The ACCC will work to increase awareness of and encourage compliance with the new standards during the transition period, with a focus on:

  • working with ACL regulators to publicise the new standards for all suppliers
  • developing accessible and practical guidance material to assist stakeholders in understanding and meeting the new requirements
  • advocating for other standards-setting bodies to update aspects of existing domestic and global standards to improve consistency with the new safety requirements
  • supporting work on non-regulatory measures to improve safety of button batteries including safe disposal and ongoing consumer education.

Implementing strategies to prevent injuries and deaths to infants caused by sleeping products identified as unsafe.

The ACCC will:

  • continue the market review commenced in 2020, including engaging with stakeholders to assess the potential safety risks associated with infant inclined sleeping products
  • following completion of the market review, identify strategies for improving the safety of infant inclined sleeping products.

Strengthening product safety online through education, engagement and monitoring of compliance commitments by online marketplaces.

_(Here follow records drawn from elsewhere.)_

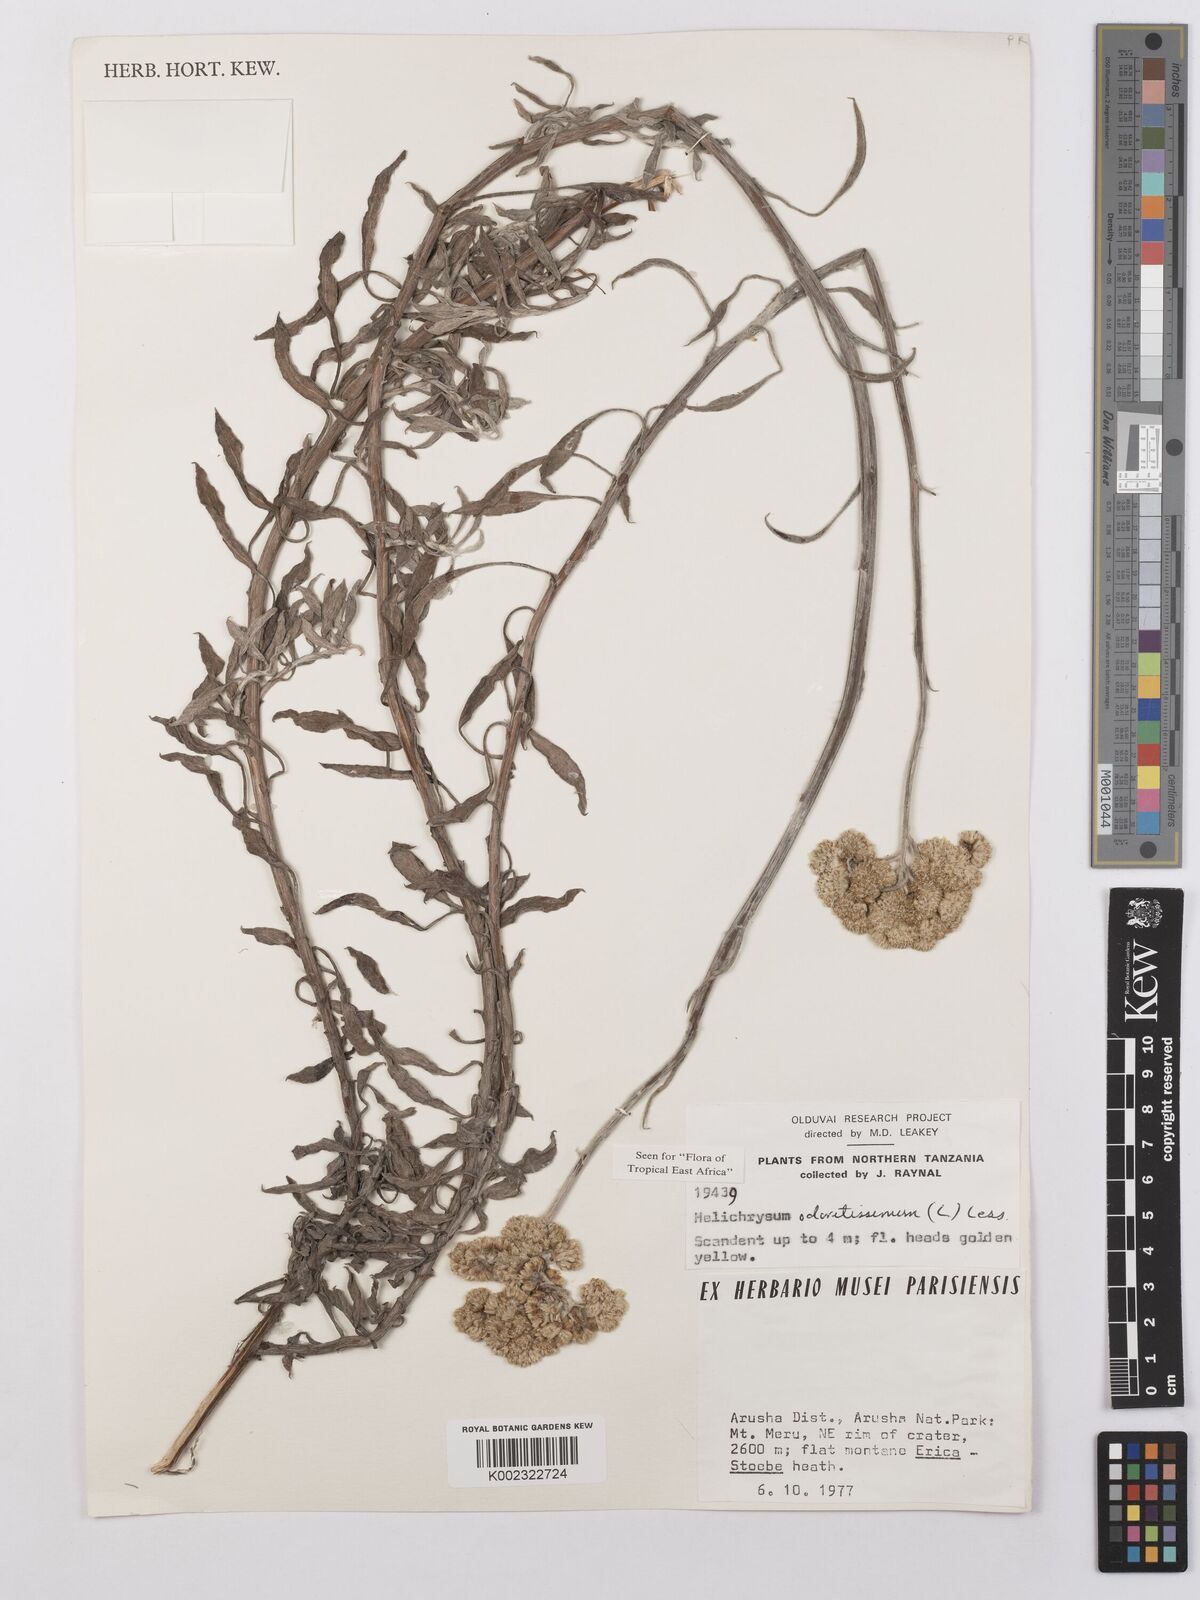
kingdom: Plantae
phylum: Tracheophyta
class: Magnoliopsida
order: Asterales
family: Asteraceae
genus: Helichrysum
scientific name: Helichrysum odoratissimum
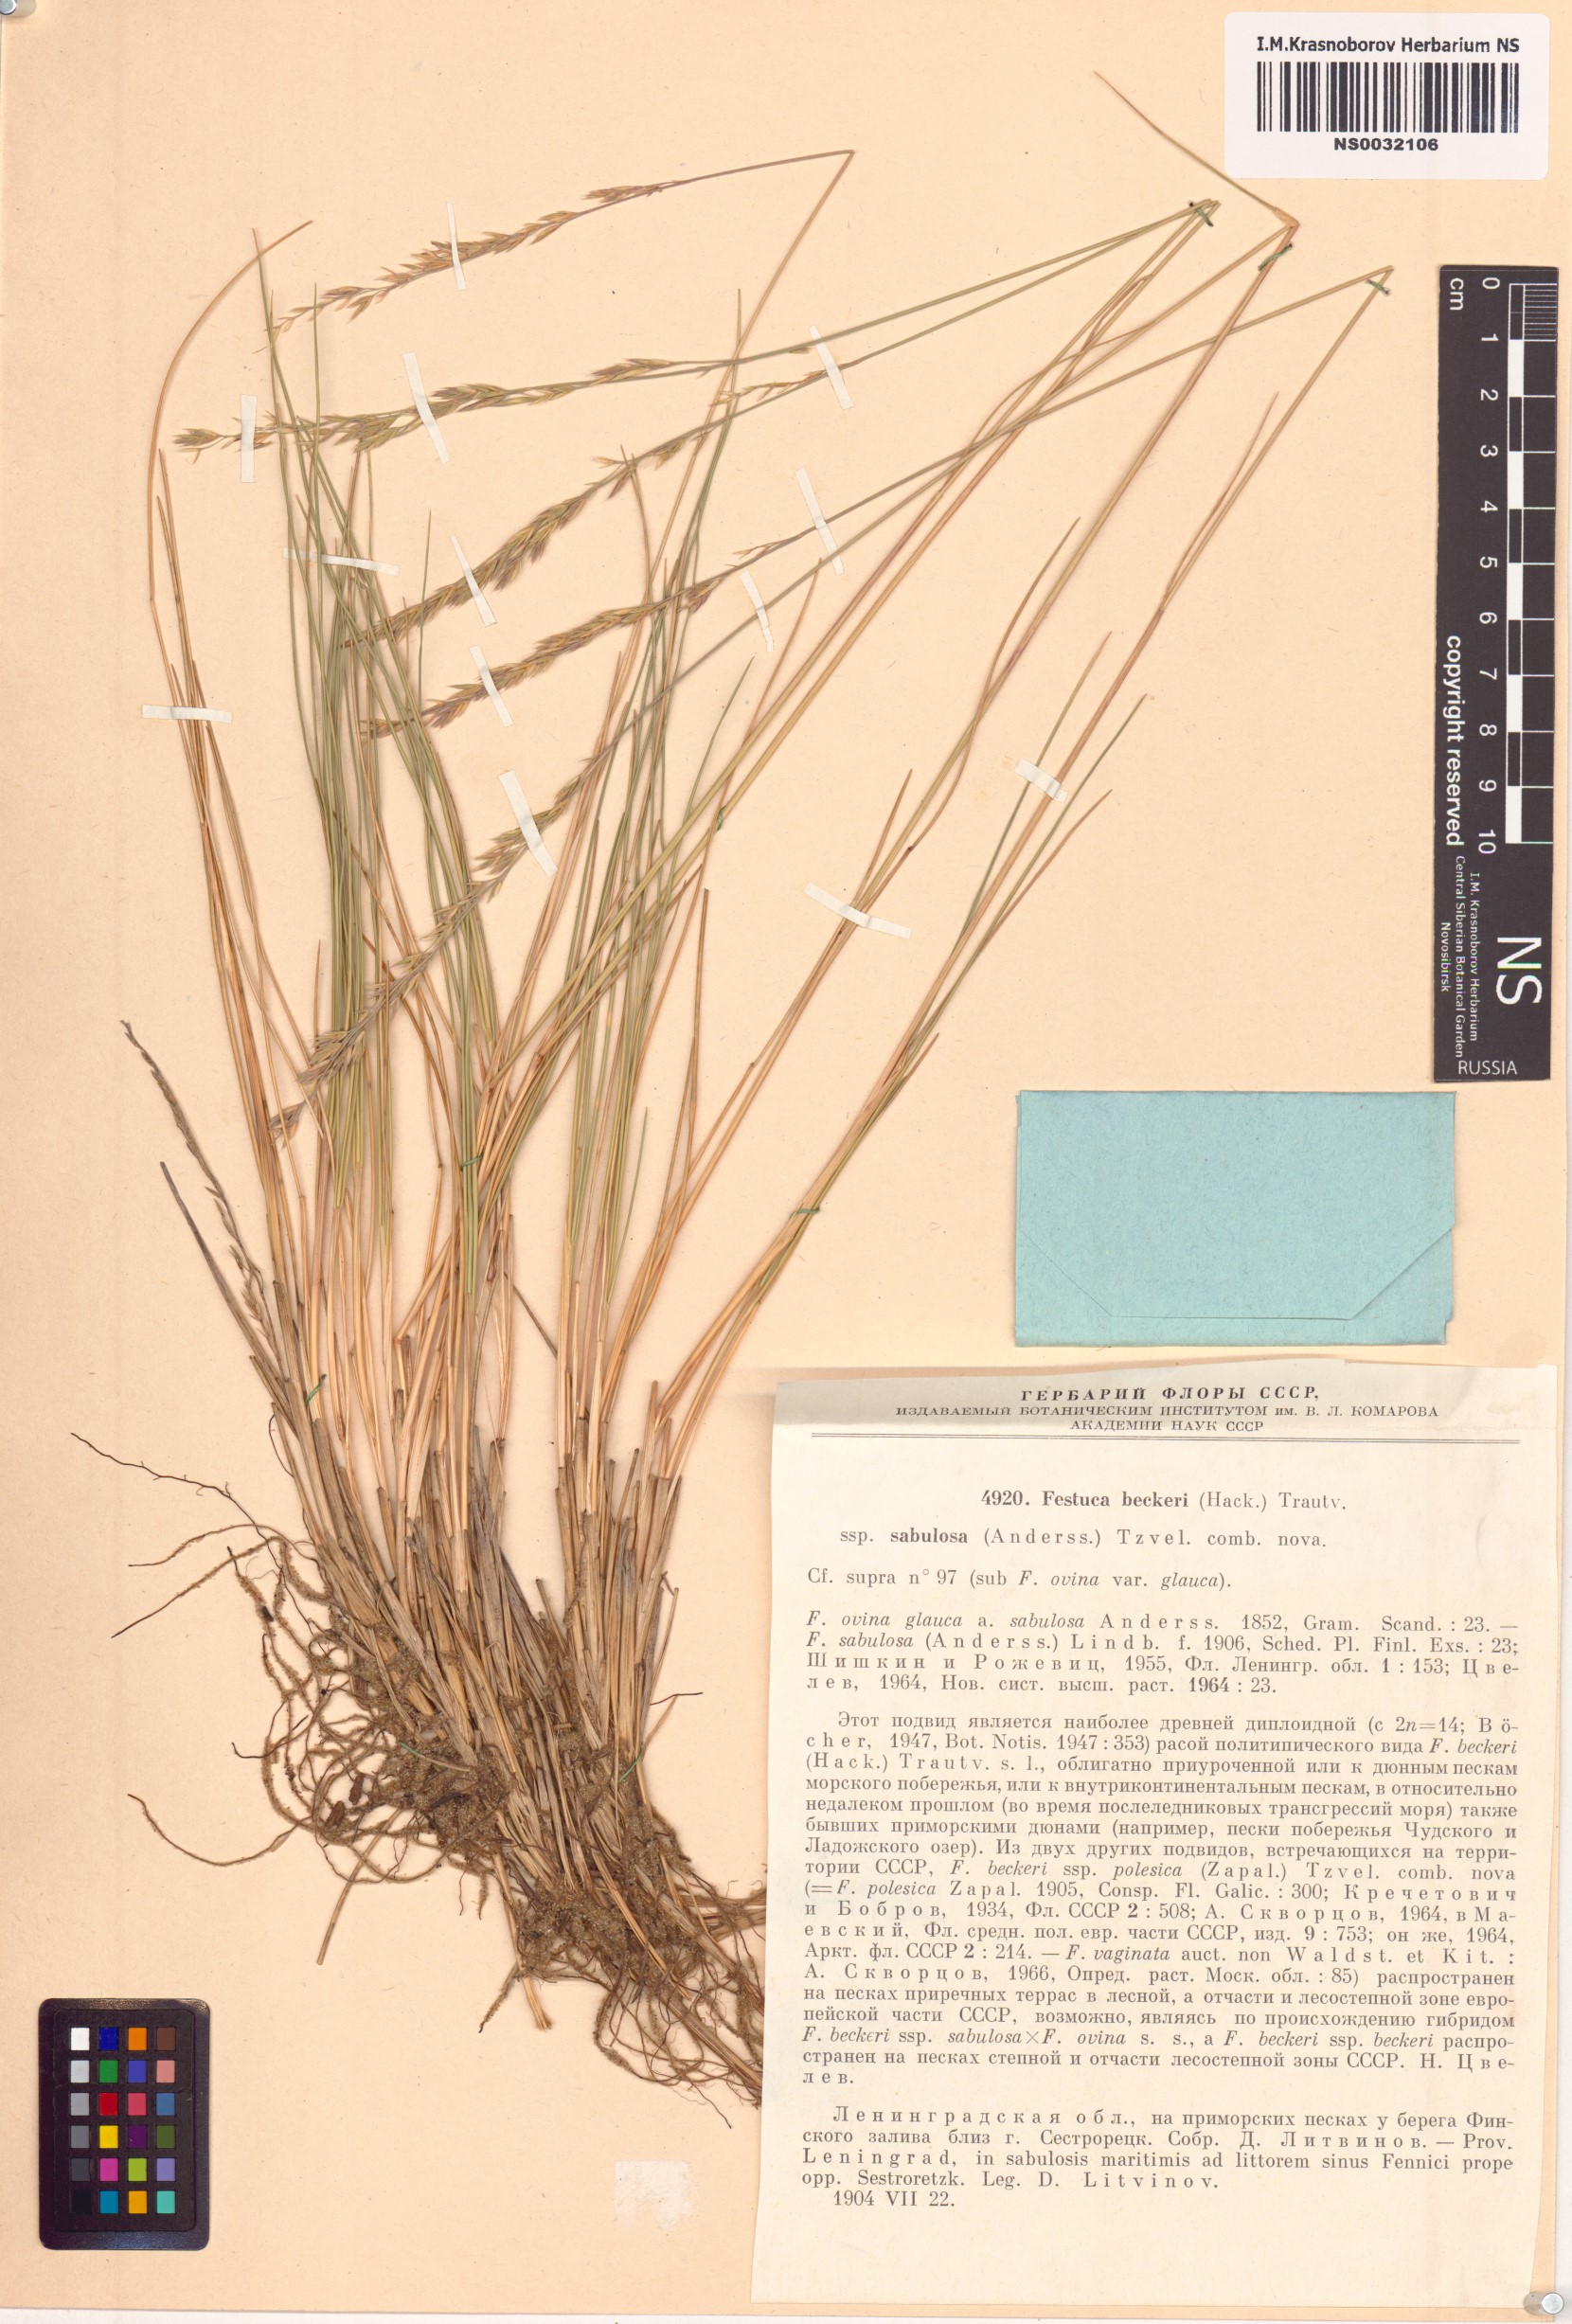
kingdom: Plantae
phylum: Tracheophyta
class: Liliopsida
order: Poales
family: Poaceae
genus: Festuca
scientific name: Festuca beckeri
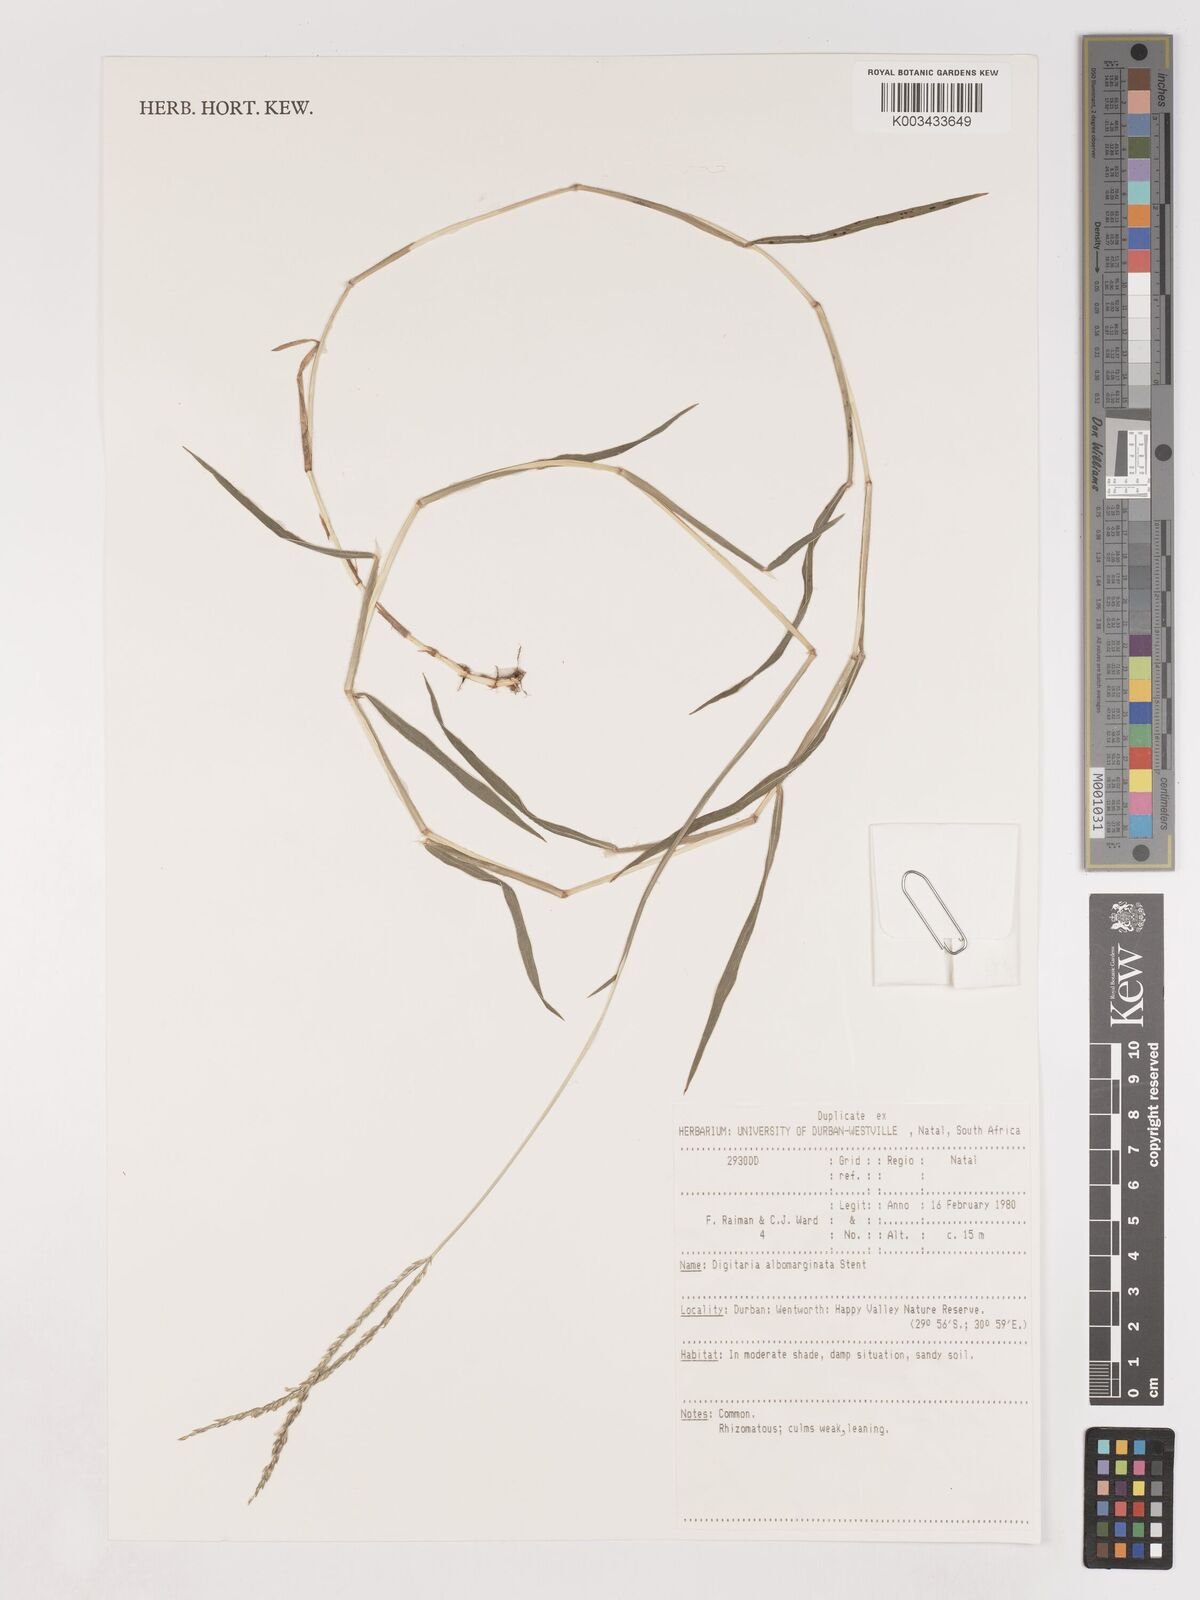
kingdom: Plantae
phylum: Tracheophyta
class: Liliopsida
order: Poales
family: Poaceae
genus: Digitaria
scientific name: Digitaria diversinervis
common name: Richmond finger grass
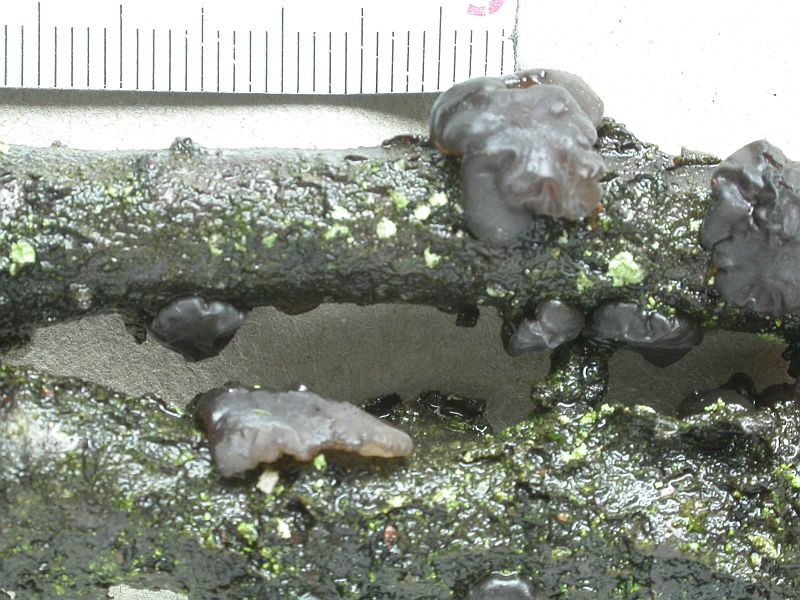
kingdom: Fungi
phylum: Basidiomycota
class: Agaricomycetes
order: Auriculariales
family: Auriculariaceae
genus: Exidia
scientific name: Exidia nigricans
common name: almindelig bævretop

The ACCC will continue work to improve product safety online, with a focus on:

  • monitoring and reporting on signatories’ compliance with the Australian Product Safety Pledge and encouraging other online marketplaces to join the pledge
  • developing accessible resources and engaging with key stakeholders to raise awareness of compliance and product safety issues among online sellers and consumers
  • collaborating with international regulators to develop a global surveillance initiative and provide input on effective product safety policies and mitigation strategies
  • working with ACL regulators to address compliance issues and facilitate opportunities for cooperative engagement with online marketplaces and other regulators.

Scoping more effective risk controls for potential intervention to prevent injuries and deaths caused by toppling furniture.

The ACCC will work to improve the safety of toppling furniture, with a focus on:

  • consulting stakeholders and working with state and territory ACL regulators to develop a full injury and fatality picture of Australian incidents
  • gaining a better understanding of the exposure and extent of potentially unsafe furniture on the market
  • exploring the costs and benefits of mandating relevant portions of Australian and overseas voluntary standards in the second half of 2021.

More information

2021 Product Safety Priorities - print version

2021 Compliance and Enforcement Policy - print version

Product Safety Australia

Australian Consumer Law: Compliance and Enforcement: How Regulators Enforce the Australian Consumer Law (2017).

Footnote

[1] As set out in the ACCC’s Compliance and Enforcement Policy, while the ACCC relies on reports to identify risks, the ACCC is not a complaint handling body.